◆ Stated goal
According to the forum post about Kenyan missionaries to the UK, in what year did Patrick and Helen Mukholi give their full commitment to serving God?

First hand account of Kenyan Missionaries to UK

Considerations of religious issues in general

First hand account of Kenyan Missionaries to UK

Postby Lindsey » 09 Jun 2014, 19:57

I found this article in a newspaper in Kenya in one of my (very rare) trips abroad. I found it so interesting to read about the UK from the perspective of another, supposedly poorer culture that I kept the article. Hats off to Patrick and Helen for coming to the UK and teaching council estate children how read!
I was both born and live among the working class and underclass, I don't seem to be able to escape, but I have never shared the same mindset, and the article from kenya confirmed my suspicions about the UK long before I began reading books on the subject. Anyway, I took about an hour to type this out by hand, so I do hope somebody reads it despite its length!


For Patrick and Helen mukholi the decision to serve god full time was a resolved issue. Long before the opportunity to go the united kingdom as missionaries came,they had already resigned from their full time mission at the Ministry of Agriculture and were involved with their church ministry in various capacities. While Helen was a tutor at Bishop Harrington on Theology and development institute and helped with the development projects especially concerning women, Patrick was a chaplain and in charge of the youth and missions back at the ACK Mombasa Diocese. “it was a big decision for us but we gave our full commitment back in 1993”says Patrick. The Mukholis had felt the need to settle down in one church as opposed to church hopping which Patrick had been involved in. “I had sensed God directing me to work with the Anglican church.”

◆ Record set
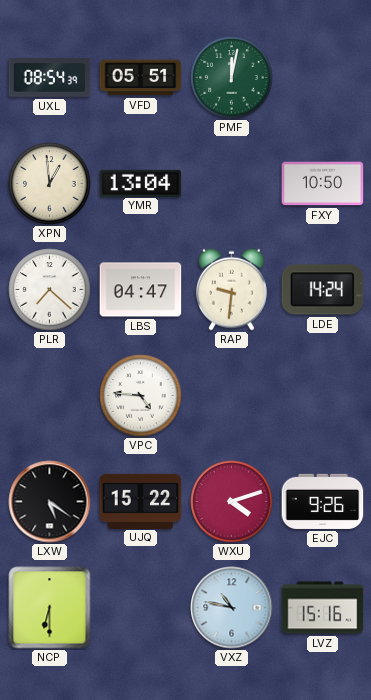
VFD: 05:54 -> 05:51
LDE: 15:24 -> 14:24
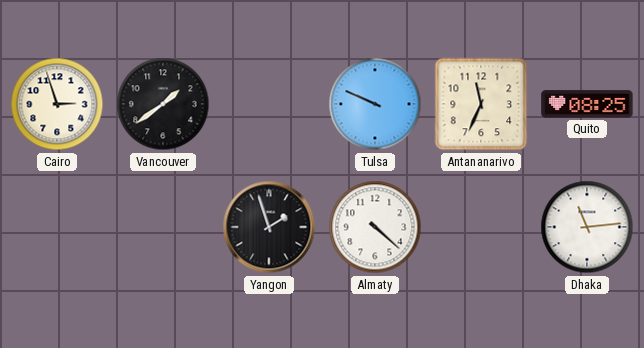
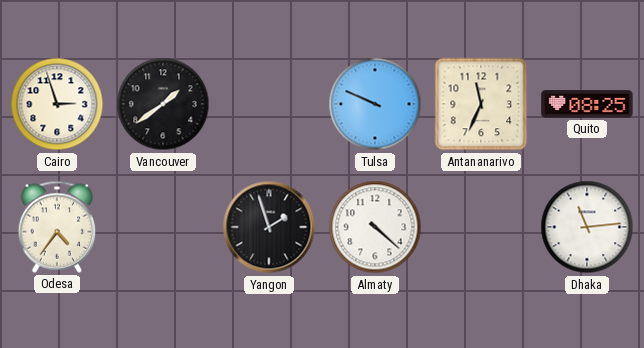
Odesa: none -> 4:36
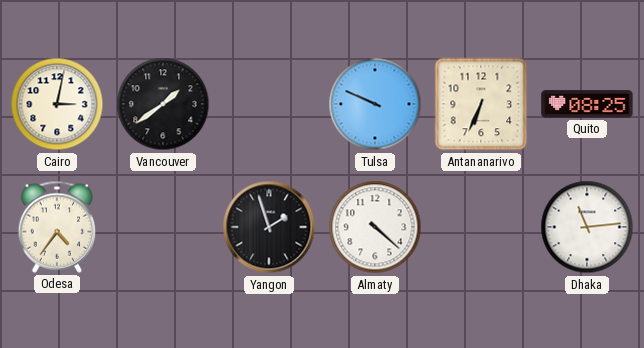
Cairo: 2:57 -> 3:02
Antananarivo: 11:34 -> 6:34
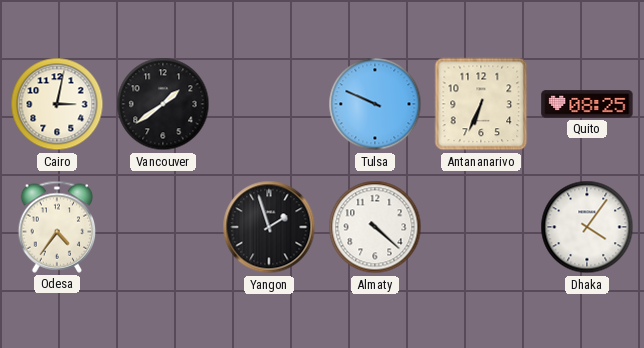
Dhaka: 11:14 -> 4:06
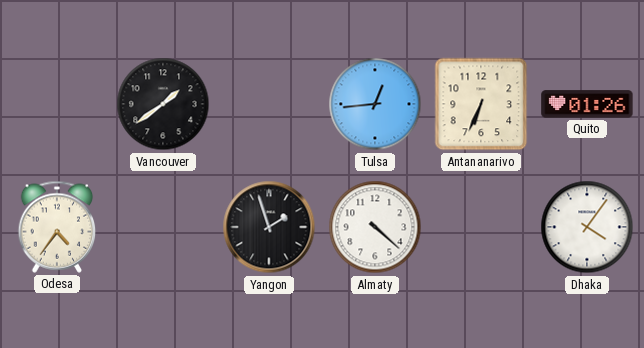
Cairo: 3:02 -> none
Tulsa: 9:49 -> 12:44
Quito: 08:25 -> 01:26
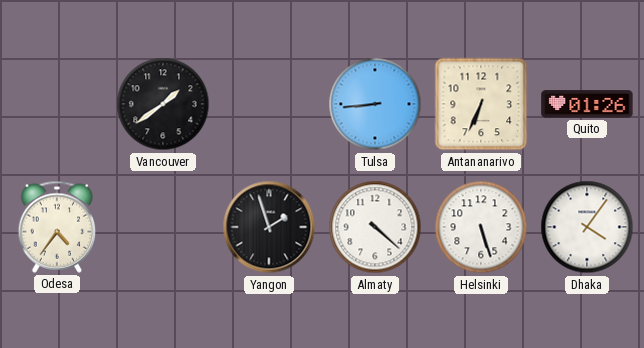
Tulsa: 12:44 -> 8:44
Helsinki: none -> 5:27
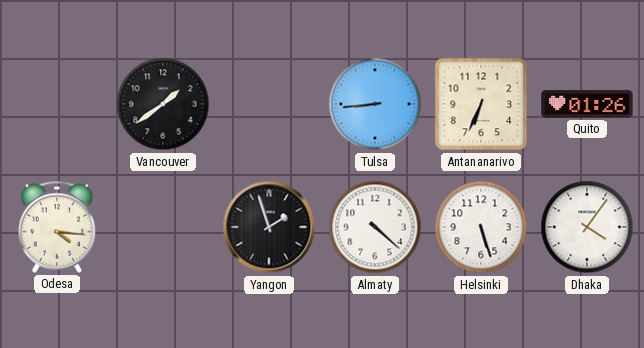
Odesa: 4:36 -> 4:16
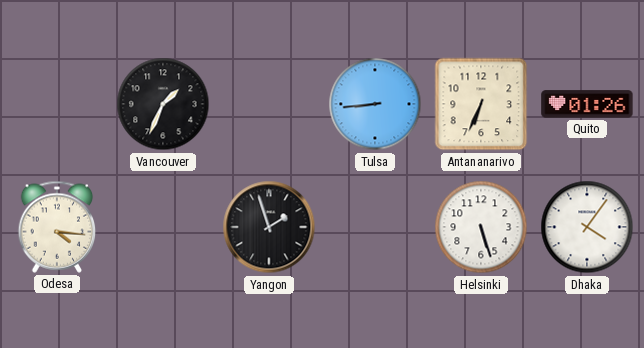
Vancouver: 1:39 -> 1:34
Almaty: 4:22 -> none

◆ Result below
1993